One Step Forward, Into the Wind

By Sarah Harvey

After more than a decade of negotiations and permitting, the Windy Gap Firming Project is preparing to move forward, despite pending litigation.

Currently, the Windy Gap Project consists of a diversion dam and pump plant built in the 1980s. This system delivers water from the Colorado River to Lake Granby, where the water is stored before being piped across the Continental Divide to Front Range communities. In low-runoff years the water cannot be diverted because of Windy Gap’s relatively junior water rights, but wet years also pose an issue. Since there is no storage for the project on the Eastern Slope, the pump plant is unable to operate once Lake Granby is full.

The Windy Gap Firming Project is a series of proposed updates to the existing system, and includes plans for a new East Slope reservoir. If the project moves forward, Chimney Hollow, the new 90,000 acre-foot reservoir, will be constructed southwest of Loveland to provide storage space for water diverted for use by 12 fast-growing Front Range communities, creating an annual yield of about 30,000 acre-feet.

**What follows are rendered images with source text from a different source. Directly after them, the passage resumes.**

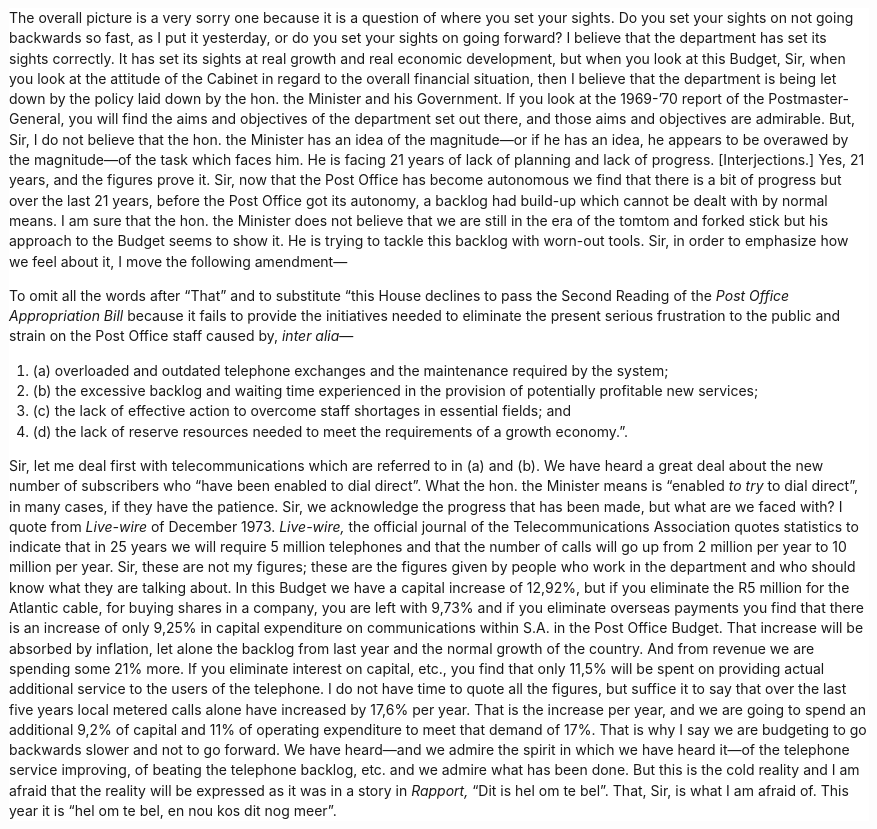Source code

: <p>The overall picture is a very sorry one because it is a question of where you set your sights. Do you set your sights on not going backwards so fast, as I put it yesterday, or do you set your sights on going forward? I believe that the department has set its sights correctly. It has set its sights at real growth and real economic development, but when you look at this Budget, Sir, when you look at the attitude of the Cabinet in regard to the overall financial situation, then I believe that the department is being let down by the policy laid down by the hon. the Minister and his Government. If you look at the 1969-&#x2019;70 report of the Postmaster-General, you will find the aims and objectives of the department set out there, and those aims and objectives are admirable. But, Sir, I do not believe that the hon. the Minister has an idea of the magnitude&#x2014;or if he has an idea, he appears to be overawed by the magnitude&#x2014;of the task which faces him. He is facing 21 years of lack of planning and lack of progress. [Interjections.] Yes, 21 years, and the figures prove it. Sir, now that the Post Office has become autonomous we find that there is a bit of progress but over the last 21 years, before the Post Office got its autonomy, a backlog had build-up which cannot be dealt with by normal means. I am sure that the hon. the Minister does not believe that we are still in the era of the tomtom and forked stick but his approach to the Budget seems to show it. He is trying to tackle this backlog with worn-out tools. Sir, in order to emphasize how we feel about it, I move the following amendment&#x2014;</p>

<block name="quote">To omit all the words after &#x201C;That&#x201D; and to substitute &#x201C;this House declines to pass the Second Reading of the <i>Post Office Appropriation Bill</i> because it fails to provide the initiatives needed to eliminate the present serious frustration to the public and strain on the Post Office staff caused by, <i>inter alia</i>&#x2014;</block>

<ol>

<li>(a) overloaded and outdated telephone exchanges and the maintenance required by the system;</li>

<li>(b) the excessive backlog and waiting time experienced in the provision of potentially profitable new services;</li>

<li>(c) the lack of effective action to overcome staff shortages in essential fields; and</li>

<li>(d) the lack of reserve resources needed to meet the requirements of a growth economy.&#x201D;.</li>

</ol>

<p>Sir, let me deal first with telecommunications which are referred to in (a) and (b). We have heard a great deal about the new number of subscribers who &#x201C;have been enabled to dial direct&#x201D;. What the hon. the Minister means is &#x201C;enabled <i>to try</i> to dial direct&#x201D;, in many cases, if they have the patience. Sir, we acknowledge the progress that has been made, but what are we faced with? I quote from <i>Live-wire</i> of December 1973. <i>Live-wire,</i> the official journal of the Telecommunications Association quotes statistics to indicate that in 25 years we will require 5 million telephones and that the number of calls will go up from 2 million per year to 10 million per year. Sir, these are not my figures; these are the figures given by people who work in the department and who should know what they are talking about. In this Budget we have a capital increase of 12,92%, but if you eliminate the R5 million for the Atlantic cable, for buying shares in a company, you are left with 9,73% and if you eliminate overseas payments you find that there is an increase of only 9,25% in capital expenditure on communications within S.A. in the Post Office Budget. That increase will be absorbed by inflation, let alone the backlog from last year and the normal growth of the country. And from revenue we are spending some 21% more. If you eliminate interest on capital, etc., you find that only 11,5% will be spent on providing actual additional service to the users of the telephone. I do not have time to quote all the figures, but suffice it to say that over the last five years local metered calls alone have increased by 17,6% per year. That is the increase per year, and we are going to spend an additional 9,2% of capital and 11% of operating expenditure to meet that demand of 17%. That is why I say we are budgeting to go backwards slower and not to go forward. We have heard&#x2014;and we admire the spirit in which we have heard it&#x2014;of the telephone service improving, of <span class="col_2127-2128" refersTo="page_1078"/>beating the telephone backlog, etc. and we admire what has been done. But this is the cold reality and I am afraid that the reality will be expressed as it was in a story in <i>Rapport,</i> &#x201C;Dit is hel om te bel&#x201D;. That, Sir, is what I am afraid of. This year it is &#x201C;hel om te bel, en nou kos dit nog meer&#x201D;.</p>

Environmentalists have long been divided over Windy Gap. Conservation organization Trout Unlimited objected to the Windy Gap Firming Project at first, but ultimately collaborated with water managers on several settlements for the project. “When we evaluated the whole big picture and asked, ‘What’s best for the Colorado River?’ The answer—reaching this agreement—was much better than fighting the project itself,” says Mely Whiting, legal counsel for Trout Unlimited.

One of the key settlement items, a bypass channel around Windy Gap Reservoir on the West Slope, will reconnect the Colorado River, allowing flows, fish and sediment to move unimpeded down the river. The channel will also expand riparian habitat and isolate the reservoir from the river so that problems with temperature, nutrients and algae don’t affect the Colorado River.

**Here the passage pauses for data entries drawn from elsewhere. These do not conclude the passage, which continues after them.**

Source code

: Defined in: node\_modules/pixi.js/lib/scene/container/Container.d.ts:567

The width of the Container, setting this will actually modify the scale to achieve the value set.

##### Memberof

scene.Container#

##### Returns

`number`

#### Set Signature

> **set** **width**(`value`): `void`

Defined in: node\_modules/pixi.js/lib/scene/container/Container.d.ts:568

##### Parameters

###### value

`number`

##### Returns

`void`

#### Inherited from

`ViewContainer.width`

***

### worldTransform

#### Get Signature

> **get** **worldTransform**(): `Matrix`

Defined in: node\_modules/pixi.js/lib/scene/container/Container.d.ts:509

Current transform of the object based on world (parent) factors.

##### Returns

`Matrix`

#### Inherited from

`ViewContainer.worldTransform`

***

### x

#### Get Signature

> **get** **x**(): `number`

Others still have concerns about the project’s environmental impacts. In fall 2017 a coalition of environmental groups, including Save the Colorado and Save the Poudre—both led by executive director Gary Wockner—along with WildEarth Guardians, Living Rivers, and Waterkeeper Alliance filed a lawsuit against the U.S. Bureau of Reclamation and the Army Corps of Engineers challenging their analysis of need for the diversion and sufficiency of environmental review. Since the filing, the Sierra Club has also signed onto the suit.

In the meantime, Northern Water is hoping to start construction by late 2018, or, more likely, early 2019. Construction is anticipated to take three to four years.